Under bash, if that command is in a script, the script file will be overwritten with an error message.

Example

Consider the script:

$ cat test.sh
date 2&>$0

Now, run the script:

$ bash test.sh
test.sh: line 2: unexpected EOF while looking for matching ``'
test.sh: line 3: syntax error: unexpected end of file

Observe the new contents of the script:

$ cat test.sh
date: invalid date `2'

Explanation

The command, date 2&>$0, is interpreted as follows:

  1. The date command is run with argument 2

  2. All output, both stdout and stderr, from the date command is redirected to the file $0. $0 is the name of the current script.
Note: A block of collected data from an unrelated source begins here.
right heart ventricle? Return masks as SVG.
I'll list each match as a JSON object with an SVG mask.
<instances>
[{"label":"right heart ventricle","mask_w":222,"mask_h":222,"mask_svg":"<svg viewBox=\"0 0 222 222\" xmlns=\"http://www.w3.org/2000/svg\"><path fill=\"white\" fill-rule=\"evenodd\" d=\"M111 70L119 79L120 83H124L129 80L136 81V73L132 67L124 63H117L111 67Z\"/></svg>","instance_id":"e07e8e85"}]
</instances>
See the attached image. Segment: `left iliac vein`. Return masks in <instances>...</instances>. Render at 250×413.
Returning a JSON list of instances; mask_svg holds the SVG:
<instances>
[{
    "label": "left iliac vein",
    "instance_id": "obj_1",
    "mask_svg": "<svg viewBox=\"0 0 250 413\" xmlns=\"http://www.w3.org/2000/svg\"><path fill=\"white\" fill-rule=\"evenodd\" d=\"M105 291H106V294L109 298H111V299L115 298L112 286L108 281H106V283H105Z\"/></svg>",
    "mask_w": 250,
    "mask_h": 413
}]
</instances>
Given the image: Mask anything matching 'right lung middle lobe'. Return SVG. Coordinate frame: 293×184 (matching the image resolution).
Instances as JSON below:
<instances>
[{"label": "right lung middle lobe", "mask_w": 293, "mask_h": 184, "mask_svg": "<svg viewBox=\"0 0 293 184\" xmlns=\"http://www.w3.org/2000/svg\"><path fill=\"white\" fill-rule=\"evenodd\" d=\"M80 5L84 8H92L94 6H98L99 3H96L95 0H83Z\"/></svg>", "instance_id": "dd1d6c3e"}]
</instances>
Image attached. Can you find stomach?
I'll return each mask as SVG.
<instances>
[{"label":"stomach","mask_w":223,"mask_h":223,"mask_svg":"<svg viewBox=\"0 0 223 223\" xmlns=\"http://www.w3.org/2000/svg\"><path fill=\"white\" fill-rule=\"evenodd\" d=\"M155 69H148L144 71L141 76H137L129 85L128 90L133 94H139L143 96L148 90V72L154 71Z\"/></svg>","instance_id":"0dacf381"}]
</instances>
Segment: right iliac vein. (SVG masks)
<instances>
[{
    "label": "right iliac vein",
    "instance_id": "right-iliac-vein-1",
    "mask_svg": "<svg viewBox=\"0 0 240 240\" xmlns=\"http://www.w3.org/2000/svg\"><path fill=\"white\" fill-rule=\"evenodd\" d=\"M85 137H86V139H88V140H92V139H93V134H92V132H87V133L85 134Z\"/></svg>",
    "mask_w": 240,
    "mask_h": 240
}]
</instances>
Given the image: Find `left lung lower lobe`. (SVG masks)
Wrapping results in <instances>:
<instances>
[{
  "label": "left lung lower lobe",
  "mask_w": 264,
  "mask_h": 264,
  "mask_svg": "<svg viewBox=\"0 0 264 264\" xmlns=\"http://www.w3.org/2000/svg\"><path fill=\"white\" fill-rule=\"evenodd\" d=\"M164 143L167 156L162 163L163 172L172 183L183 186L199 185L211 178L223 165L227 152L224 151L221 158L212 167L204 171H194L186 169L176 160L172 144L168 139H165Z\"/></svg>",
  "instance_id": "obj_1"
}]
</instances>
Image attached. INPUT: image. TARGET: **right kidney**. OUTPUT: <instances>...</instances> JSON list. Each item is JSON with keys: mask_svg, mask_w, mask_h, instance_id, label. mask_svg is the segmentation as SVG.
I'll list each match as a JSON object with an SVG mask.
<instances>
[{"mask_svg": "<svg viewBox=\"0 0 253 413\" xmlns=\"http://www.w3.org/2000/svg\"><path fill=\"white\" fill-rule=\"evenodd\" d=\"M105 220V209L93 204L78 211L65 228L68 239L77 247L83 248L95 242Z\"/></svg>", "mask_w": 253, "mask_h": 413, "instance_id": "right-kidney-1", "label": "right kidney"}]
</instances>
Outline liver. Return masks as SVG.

    The symbol > indicates redirection of, by default, stdout. As a bash extension, the symbol &> is a shortcut indication redirection of both stdout and stderr. Consequently, both stdout and stderr are redirected to the file $0.

  3. Once the script file is overwritten, it is no longer a valid script and bash will complain about the malformed commands.

Difference between bash and POSIX shells

With a simple POSIX shell, such as dash, the shortcut &> is not supported. Hence, the command date 2&>$0 will redirect only stdout to the file $0. In this case, that means that the script file is overwritten with an empty file while the date error message will appear on the terminal.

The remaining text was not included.